Et alors qu'il avait vendu des disques de façon certaine avec ses premiers efforts sous le nom de Pugwash, et été fêté notamment pour sa chanson It's nice to be nice qui reçut des prix et en particulier un qui lui sera remis par Brian Wilson lui-même, Thomas Walsh est donc devenu une victime de ce que d'aucuns appelleront un progrès... Car oui, vous avec toute la musique que vous voulez à portée de clics. Mais les artistes sns rien avoir perdu de leur talent ne sont plus rémunérés à leur juste valeur. Deezer ou Spotify sont les exploiteurs du musicien... Financé par un système de kickstarting, mais dépendant des necessités d'être enregistré dans un vrai studio, ce sixième album verrait-il le jour aujourd'hui?
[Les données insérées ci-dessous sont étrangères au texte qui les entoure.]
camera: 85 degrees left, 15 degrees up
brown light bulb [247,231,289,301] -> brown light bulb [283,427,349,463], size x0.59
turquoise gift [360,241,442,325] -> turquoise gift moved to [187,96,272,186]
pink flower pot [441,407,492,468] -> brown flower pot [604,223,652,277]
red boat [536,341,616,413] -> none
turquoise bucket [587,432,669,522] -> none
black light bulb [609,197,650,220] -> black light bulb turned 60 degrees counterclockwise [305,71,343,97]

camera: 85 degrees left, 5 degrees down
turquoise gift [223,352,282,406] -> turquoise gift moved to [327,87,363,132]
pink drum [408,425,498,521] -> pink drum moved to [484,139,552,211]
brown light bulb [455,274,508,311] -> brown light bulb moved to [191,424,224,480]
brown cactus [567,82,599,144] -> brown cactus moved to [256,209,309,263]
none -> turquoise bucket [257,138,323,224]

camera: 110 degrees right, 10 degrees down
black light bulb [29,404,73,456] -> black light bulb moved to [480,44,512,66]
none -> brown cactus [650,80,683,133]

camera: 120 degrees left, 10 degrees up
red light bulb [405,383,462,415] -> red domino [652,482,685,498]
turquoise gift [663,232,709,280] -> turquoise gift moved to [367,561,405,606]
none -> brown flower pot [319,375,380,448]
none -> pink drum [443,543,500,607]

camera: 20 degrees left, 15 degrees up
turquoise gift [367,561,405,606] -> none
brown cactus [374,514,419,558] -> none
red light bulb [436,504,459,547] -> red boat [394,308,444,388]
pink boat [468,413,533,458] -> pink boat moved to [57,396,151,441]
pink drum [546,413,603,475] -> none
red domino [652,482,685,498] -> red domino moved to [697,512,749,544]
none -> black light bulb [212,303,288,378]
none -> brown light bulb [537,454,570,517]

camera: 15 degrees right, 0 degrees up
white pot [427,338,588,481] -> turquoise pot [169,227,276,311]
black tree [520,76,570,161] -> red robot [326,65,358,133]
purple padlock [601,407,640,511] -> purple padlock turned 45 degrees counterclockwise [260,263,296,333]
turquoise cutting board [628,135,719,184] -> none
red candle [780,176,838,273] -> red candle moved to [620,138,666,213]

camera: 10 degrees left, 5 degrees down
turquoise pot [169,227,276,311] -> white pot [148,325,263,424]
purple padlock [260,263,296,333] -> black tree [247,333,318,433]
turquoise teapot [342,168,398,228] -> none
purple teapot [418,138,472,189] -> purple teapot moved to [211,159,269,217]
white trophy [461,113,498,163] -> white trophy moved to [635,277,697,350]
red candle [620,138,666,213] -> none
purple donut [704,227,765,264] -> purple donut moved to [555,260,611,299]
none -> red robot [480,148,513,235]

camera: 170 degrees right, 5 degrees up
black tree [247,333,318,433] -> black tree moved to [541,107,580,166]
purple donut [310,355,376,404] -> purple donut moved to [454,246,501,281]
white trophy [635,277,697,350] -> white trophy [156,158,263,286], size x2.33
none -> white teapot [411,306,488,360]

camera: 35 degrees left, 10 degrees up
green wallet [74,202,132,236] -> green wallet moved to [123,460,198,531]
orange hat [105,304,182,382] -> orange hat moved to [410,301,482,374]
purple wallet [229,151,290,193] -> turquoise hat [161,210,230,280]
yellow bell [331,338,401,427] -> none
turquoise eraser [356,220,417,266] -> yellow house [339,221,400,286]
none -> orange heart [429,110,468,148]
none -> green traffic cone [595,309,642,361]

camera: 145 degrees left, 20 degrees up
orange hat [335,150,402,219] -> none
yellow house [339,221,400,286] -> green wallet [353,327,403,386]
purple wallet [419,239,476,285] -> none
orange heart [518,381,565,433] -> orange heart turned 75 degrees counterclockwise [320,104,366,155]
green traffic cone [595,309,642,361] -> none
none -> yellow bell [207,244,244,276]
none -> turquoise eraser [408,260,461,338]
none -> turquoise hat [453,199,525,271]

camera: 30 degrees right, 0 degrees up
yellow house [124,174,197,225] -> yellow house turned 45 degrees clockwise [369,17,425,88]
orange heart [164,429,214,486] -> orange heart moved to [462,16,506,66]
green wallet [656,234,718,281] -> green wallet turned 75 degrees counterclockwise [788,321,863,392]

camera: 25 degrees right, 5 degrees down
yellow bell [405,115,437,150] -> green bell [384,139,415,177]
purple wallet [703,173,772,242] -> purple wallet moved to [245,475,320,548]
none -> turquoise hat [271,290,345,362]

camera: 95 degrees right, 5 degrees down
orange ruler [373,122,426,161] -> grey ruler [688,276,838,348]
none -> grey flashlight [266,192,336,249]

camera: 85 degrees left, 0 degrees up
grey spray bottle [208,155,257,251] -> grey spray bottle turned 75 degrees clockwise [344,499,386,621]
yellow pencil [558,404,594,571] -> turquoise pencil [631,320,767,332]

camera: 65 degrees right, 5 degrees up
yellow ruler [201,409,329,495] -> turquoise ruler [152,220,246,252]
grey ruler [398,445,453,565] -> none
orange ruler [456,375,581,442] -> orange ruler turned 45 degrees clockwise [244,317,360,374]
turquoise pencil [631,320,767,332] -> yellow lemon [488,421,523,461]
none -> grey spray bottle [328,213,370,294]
Pugwash n'existe plus, en dépit d'un album de 2017 (entièrement ou presque enregistré aux Etats-Unis par Thomas Walsh avec l'excellent Jason Falkner, donc c'est plus un effort solo déguisé en album de groupe), Silverlake. Il est excellent, mais ne rencontrera pas plus le succès que celui-ci. Et cet automne, Thomas walsh réalisera son premier album sous son nom. Quelque chose me dit qu'on y retrouvera un univers familier... Là encore ce fut une entreprise de Kickstarting, qui fut difficile, rendue encore plus compliquée à l'heure où les labels ne veulnt plus vendre de musique de qualité à moins qu'elle rapporte des millions. C'est hélas mal parti... Mais on va quand même soutenir l'artiste: en format physique. Achetez vous un lecteur, quoi, et lâchez-moi ce Smartphone!